(Records from a collection)
--
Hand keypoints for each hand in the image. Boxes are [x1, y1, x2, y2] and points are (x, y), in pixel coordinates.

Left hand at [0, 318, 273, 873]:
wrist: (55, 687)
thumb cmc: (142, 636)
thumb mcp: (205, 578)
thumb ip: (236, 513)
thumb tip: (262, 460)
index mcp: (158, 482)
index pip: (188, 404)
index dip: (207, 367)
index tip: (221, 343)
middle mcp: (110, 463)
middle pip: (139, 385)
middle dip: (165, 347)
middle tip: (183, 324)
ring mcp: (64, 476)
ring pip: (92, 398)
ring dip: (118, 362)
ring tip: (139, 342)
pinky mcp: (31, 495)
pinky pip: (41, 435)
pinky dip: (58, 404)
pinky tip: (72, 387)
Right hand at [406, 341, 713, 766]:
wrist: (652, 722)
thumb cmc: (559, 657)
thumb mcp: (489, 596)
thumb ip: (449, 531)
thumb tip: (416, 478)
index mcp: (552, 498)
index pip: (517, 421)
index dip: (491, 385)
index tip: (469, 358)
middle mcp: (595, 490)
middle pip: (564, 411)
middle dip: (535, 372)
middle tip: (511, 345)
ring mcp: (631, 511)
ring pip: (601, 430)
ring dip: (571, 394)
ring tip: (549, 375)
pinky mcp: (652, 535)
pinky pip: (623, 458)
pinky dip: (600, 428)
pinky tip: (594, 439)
--
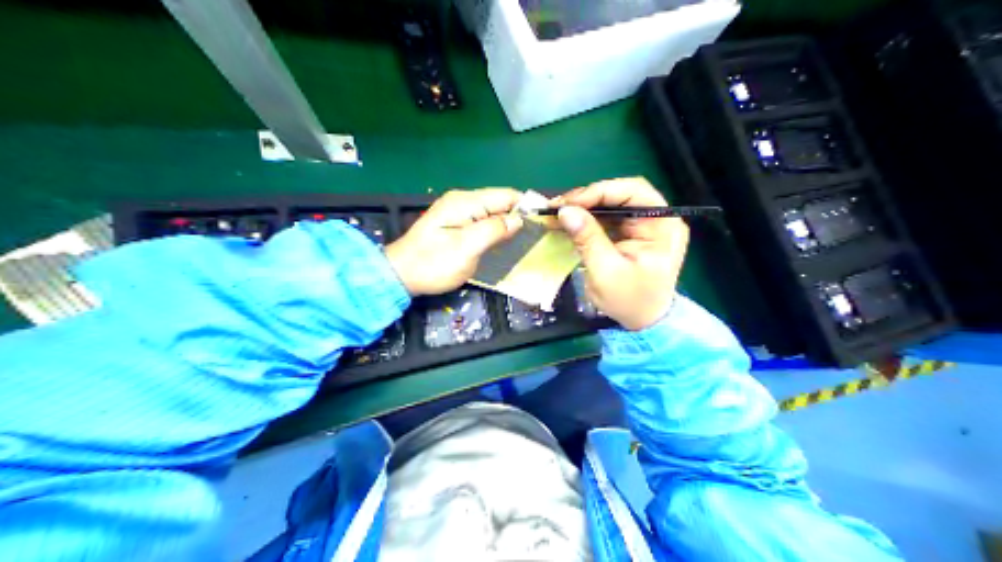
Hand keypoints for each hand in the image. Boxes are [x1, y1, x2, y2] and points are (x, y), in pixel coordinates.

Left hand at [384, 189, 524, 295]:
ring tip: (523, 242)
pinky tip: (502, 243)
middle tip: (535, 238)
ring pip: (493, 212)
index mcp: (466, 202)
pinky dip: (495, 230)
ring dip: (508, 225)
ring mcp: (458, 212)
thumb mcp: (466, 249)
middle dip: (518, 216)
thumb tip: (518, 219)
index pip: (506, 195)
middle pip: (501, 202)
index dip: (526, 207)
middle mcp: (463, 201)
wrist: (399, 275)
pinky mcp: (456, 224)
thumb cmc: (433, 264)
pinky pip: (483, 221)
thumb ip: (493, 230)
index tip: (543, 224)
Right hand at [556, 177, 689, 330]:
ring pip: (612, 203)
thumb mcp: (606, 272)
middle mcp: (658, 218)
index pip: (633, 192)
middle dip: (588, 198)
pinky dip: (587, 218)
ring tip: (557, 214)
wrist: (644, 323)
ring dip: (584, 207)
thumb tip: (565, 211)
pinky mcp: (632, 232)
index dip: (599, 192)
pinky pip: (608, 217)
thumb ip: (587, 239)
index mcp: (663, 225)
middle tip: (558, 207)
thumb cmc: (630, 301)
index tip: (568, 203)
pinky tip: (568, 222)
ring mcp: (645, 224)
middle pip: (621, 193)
--
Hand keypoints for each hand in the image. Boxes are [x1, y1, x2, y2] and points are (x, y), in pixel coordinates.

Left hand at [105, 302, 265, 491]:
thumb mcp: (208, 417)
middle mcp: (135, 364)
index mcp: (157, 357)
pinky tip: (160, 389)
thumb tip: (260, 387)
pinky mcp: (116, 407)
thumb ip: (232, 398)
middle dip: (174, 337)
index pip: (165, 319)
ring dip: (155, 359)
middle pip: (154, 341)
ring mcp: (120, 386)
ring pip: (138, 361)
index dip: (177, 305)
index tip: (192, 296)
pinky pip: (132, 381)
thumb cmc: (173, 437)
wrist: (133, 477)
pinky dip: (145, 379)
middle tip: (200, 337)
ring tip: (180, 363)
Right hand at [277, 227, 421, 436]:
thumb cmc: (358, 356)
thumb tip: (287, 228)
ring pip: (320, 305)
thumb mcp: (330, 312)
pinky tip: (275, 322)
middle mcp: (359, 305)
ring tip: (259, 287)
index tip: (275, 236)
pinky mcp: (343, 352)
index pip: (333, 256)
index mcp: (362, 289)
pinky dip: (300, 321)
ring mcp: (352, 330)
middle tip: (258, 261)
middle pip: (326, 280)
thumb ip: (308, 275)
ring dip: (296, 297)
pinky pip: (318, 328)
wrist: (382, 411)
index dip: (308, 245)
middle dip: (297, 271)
--
**TASK**: Restate word for word the entries above, starting at the line with "ring dip: (584, 207)" and ending at the line with "middle pip: (621, 193)", inclusive, and no others.

**FINISHED EXERCISE**:
ring dip: (584, 207)
thumb tip: (565, 211)
pinky mcp: (632, 232)
index dip: (599, 192)
pinky pip: (608, 217)
thumb ip: (587, 239)
index mcp: (663, 225)
middle tip: (558, 207)
thumb cmc: (630, 301)
index tip: (568, 203)
pinky tip: (568, 222)
ring mcp: (645, 224)
middle pip: (621, 193)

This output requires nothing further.